Passage:
□ □ □ □ □ □ □

Monday, April 12, 2010
Botanical art and data analysis-Huh?
Birgitta Volz is an unusual botanical artist who works in auroville, India. She makes bark prints(by coloring the tree bark with organic natural color and making direct impressions on paper from it), wood prints and plant prints. When I first laid eyes on her work, the analyst in me stood in awe. The beauty of the art lay in it's clean, clear ink capture of the plant and the end result clearly brought out the thought, process, work, story and final result.
When I look at an analysis what I usually see is a crisp story sometimes well put together and at other times all over the place. What is usually missing is the creative aspect and something that I 'm always looking for. It must make me feel!
What is the art in the science then you may ask? Here is my version-
1. Has the doer really visualised the details of her work in her minds eye? It could be the story, the charts, the main points, the 'how to tell it' or the statistical work.
2. Has she followed a process(some times structured sometimes abstract) to arrive at the end?
3. Has she worked smart and hard? The fleshing out of the story with the right numbers and analysis is the key.
4. Does the overall analysis flow well? Is there attention to detail?
5. Has she stuck with the smaller picture and detail or the larger picture and less detail or both?
6. Does the final product reflect all that has gone in? Does it go where it intended to at the start?
Unfortunately some of the best analysis or numerical work is missing the above. Most of them leave me cold not because the work is not done but because 'the something extra' is missing. That something extra is not the 'art of creative story telling' rather the passion of number crunching to bring out a good story.
For all those of you not yet convinced that data analysts should learn about 'art' of their work from painters; here are some examples of the art I call science. They tell the story of plants.
Chameli Ramachandran
ASBA(The American Society Of Botanical Artists) member gallery
Wow!
Back to the number writing
I will be posting regularly from now on so keep reading.
Wednesday, June 17, 2009
To do SEM or Not to do SEM, that is the question?
I like Structural equation modeling (SEM) for it's ability to model the rhythm, flow and intricacies of relationships in real data BUT (and here's the hard part) I would not recommend that it be used unless a strict set of conditions are applied and met for its use.
For the uninitiated, here is what structural equation models do-
- They are a step up from regression models and allow you to incorporate multiple independent and dependent variables in the analysis.
- The dependent and independent variables may be latent constructs formed by observed variables.
- They allow for testing of specified relationships among the observed and latent variables in a kind of testing of hypothetical theoretical frameworks.
Here is why SEM completely falls apart in the hands of unskilled (even somewhat skilled) or ‘software trigger happy’ practitioners:
- Use of SEM in situations where the measurement structure underlying a set of items is not well established and there is no sound theoretical framework available for possible patterns of relationships among constructs
- Having too many single indicator constructs
- Items loading on more than one construct
- Low sample sizes relative to number of parameters to be estimated
- Lack of addressing issues such as outliers or normality of variables
- Use of too few measures for assessment of fit of model or use of measures of fit that do not address sample size biases
- Building models that are too complex
- Lack of use of measures of reliability to assess the quality of construct measurement
- Little attention given to variance fit measures in the structural model
- Lack of specifications of alternate nested models and testing of the same
- Using modification indices and residual analysis too liberally to re-specify the model
- No cross validation of model
Tuesday, June 9, 2009
When numbers just don't add up
I read about the row over Nielsen’s low American Idol ratings between Fox Network and Nielsen last month with some amusement. This came hot on the heels of my sister's comment that networks really need to deepen their understanding of what's going on with the ratings of shows because of so much riding on them. She works with a large network and is responsible for a couple of big reality show on the same; she voiced the same angst as Fox’s CEO Tony Vinciquerra. The frustration echoed by the networks is something that I have heard time and time again usually when the ‘unexplainable’ happens. I’ve also been privy to the war of methodology between two TV rating providers in the Indian market (they finally merged through acquisitions).

□ □ □ □ □ □ □

Tasks to complete:
1) Answer these from the data analysis blog excerpt, one answer a line, marked to match:
(a) Where does Birgitta Volz work?
(b) According to the post on structural equation modeling, what are these models a step up from?
(c) Who is said to have voiced the same angst as the writer's sister?
2) Reproduce the stretch of the data analysis blog excerpt from "- They allow" through "hypothetical theoretical frameworks.", keeping every word and mark as it stands.
3) Write the next part of the data analysis blog excerpt, picking up right after its final sentence.

Given entries:
□ □ □ □ □ □ □

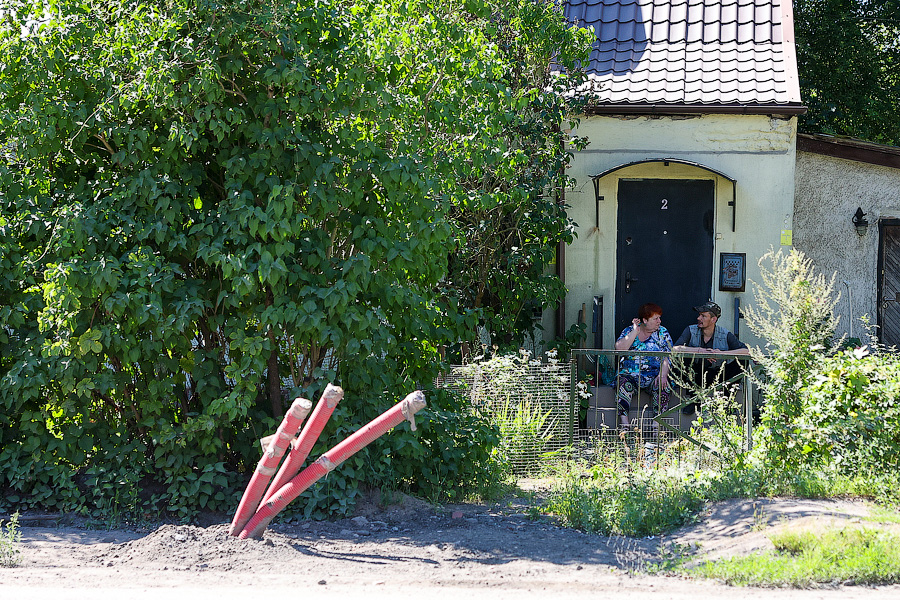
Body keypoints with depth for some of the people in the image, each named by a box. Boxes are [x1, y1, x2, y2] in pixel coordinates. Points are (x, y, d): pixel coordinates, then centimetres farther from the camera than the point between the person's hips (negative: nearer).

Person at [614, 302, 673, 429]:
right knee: (623, 384, -31)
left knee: (662, 386, -31)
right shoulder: (629, 331, 8)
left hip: (654, 375, 0)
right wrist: (635, 332, -11)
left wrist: (662, 375, -20)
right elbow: (619, 349, -10)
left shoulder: (662, 333, 9)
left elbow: (667, 358, -1)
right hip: (630, 374, 0)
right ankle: (624, 424, -34)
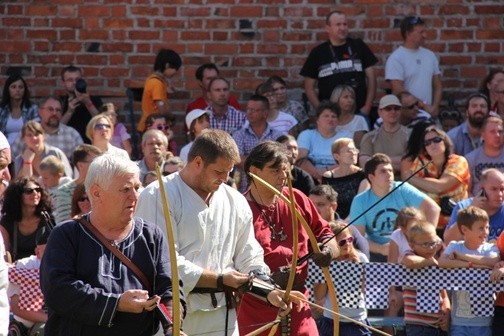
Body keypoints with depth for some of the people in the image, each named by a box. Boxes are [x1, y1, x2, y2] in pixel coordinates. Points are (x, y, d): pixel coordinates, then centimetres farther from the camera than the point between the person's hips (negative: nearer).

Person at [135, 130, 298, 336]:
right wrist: (220, 279, -13)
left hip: (220, 314, 5)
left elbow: (249, 258, 14)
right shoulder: (158, 197, -8)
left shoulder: (235, 201, 11)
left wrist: (269, 290, -6)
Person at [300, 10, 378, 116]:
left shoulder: (358, 46, 7)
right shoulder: (318, 53, 6)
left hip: (359, 111, 0)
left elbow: (371, 77, 7)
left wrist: (368, 106, -2)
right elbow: (309, 87, 7)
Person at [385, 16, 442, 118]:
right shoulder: (396, 58, -7)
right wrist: (423, 105, -12)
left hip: (429, 112, 5)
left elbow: (438, 85, 15)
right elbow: (398, 90, -14)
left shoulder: (430, 55, 12)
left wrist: (434, 107, -2)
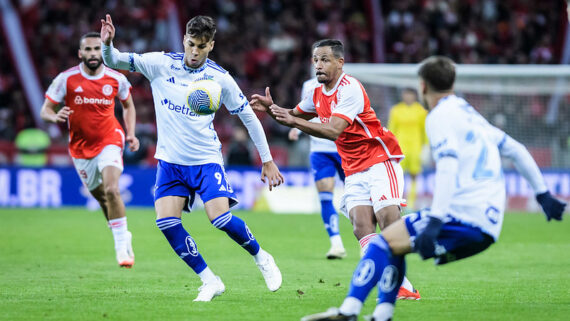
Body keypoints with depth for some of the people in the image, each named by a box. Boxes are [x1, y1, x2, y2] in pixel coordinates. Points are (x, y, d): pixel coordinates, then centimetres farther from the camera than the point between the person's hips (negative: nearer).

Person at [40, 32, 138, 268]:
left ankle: (121, 244, -17)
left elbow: (128, 105, 13)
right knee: (101, 197, 12)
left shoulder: (116, 79, -7)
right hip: (81, 147, 2)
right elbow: (45, 110, -8)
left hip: (109, 140, -2)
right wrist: (55, 117, -32)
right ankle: (123, 237, 34)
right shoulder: (66, 79, -12)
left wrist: (131, 134, 0)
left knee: (111, 190, -24)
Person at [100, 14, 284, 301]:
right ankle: (210, 281, 1)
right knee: (166, 222, -13)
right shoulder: (161, 64, -5)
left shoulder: (219, 78, -6)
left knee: (220, 218, -18)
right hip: (170, 160, 2)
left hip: (206, 159, -2)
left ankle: (261, 258, 11)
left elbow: (249, 117, 3)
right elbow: (115, 61, -7)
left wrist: (267, 160, 3)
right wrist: (107, 44, -31)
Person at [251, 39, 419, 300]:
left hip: (380, 161, -7)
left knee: (388, 219, -19)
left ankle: (404, 285, -13)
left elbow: (334, 131, -27)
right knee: (361, 224, -12)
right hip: (354, 170, 7)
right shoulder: (319, 92, 9)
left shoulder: (350, 89, -17)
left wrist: (295, 121, -32)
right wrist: (271, 108, 7)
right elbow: (295, 116, 27)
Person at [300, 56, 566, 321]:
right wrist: (542, 194, 34)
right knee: (394, 244, 16)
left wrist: (435, 222, -27)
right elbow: (516, 150, 28)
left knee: (384, 242, -12)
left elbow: (448, 168, -19)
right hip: (488, 226, 9)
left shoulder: (440, 116, -4)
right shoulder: (470, 115, 24)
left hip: (465, 217, -9)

□ □ □ □ □ □ □

Expected results:
1)
(a) Auroville, India.
(b) Regression models.
(c) Fox's CEO Tony Vinciquerra.

2)
- They allow for testing of specified relationships among the observed and latent variables in a kind of testing of hypothetical theoretical frameworks.

3)
Personally, having been on the agency’s end for years now, I must take Nielsen’s side for no better reason than to talk about how 'glitches' in analysis are looked at by agencies and why this may just be a case of bad communication on both sides along with a product recalibration issue.
Analytical solutions provided by agencies in the form of products or customized research are usually well accepted by their clients till something goes wrong. The chaos that ensues is more in the case of established research and products vs. new customized solutions. Usually agencies are the first ones to catch the ‘glitch’ and after the dreaded news is broken to the client, many a nights are spent arriving at an internal explanation and fixing it or accounting for it.
The ‘what went wrong’ analysis usually centers on three areas at the agencies end:
- Quality control(human error is the first thing that is checked out)
- ‘The non normal event’ that could have caused the error
- Methodology-usually sample design and representation
While the first two are the easier items to find and fix or explain, it’s the third that is usually more troubling to discover and to correct.
On the Nielsen rating issue with Fox, the first thing the agency would probably do is to check if the reporting of Idol ratings were correct. For this they would look at the generation of the report itself or may sample various breaks to re-tally results.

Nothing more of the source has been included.